End-to-end memory networks are based on a recurrent attention mechanism instead of sequencealigned recurrence and have been shown to perform well on simple-language question answering and language modeling tasks.

翻译:

端到端记忆网络基于循环注意力机制而不是顺序排列的递归,并且在简单语言问答和语言建模任务中表现良好。

To the best of our knowledge, however, the Transformer is the first transduction model relying entirely on self-attention to compute representations of its input and output without using sequencealigned RNNs or convolution.
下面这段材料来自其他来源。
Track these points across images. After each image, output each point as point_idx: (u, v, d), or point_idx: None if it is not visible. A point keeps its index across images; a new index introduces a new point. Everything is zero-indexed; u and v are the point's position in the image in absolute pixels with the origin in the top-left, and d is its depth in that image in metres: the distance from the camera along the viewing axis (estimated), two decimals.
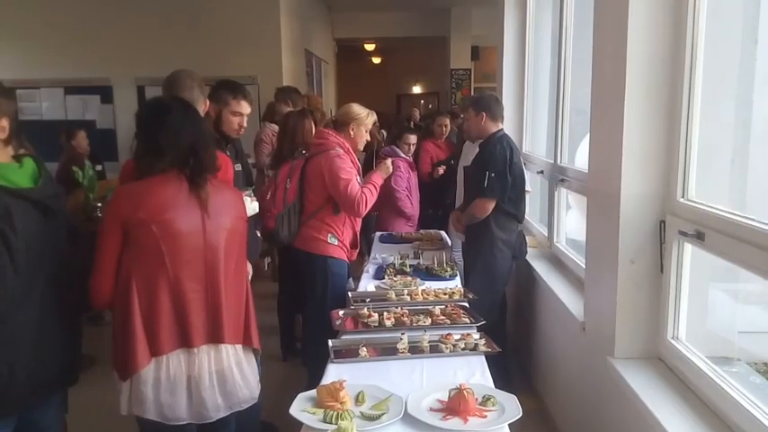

In the following sections, we will describe the Transformer, motivate self-attention and discuss its advantages over models such as [17, 18] and [9].

翻译:

然而,据我们所知,Transformer是第一个完全依赖于自注意力来计算其输入和输出表示的转导模型,而不使用序列对齐RNN或CNN。在下面的部分中,我们将描述Transformer,促使自注意力,并讨论它相对于[17,18]和[9]等模型的优势。

总结:

Transformer是第一个完全依赖于自注意力来计算其输入和输出表示的转导模型

Model Architecture

Most competitive neural sequence transduction models have an encoder-decoder structure.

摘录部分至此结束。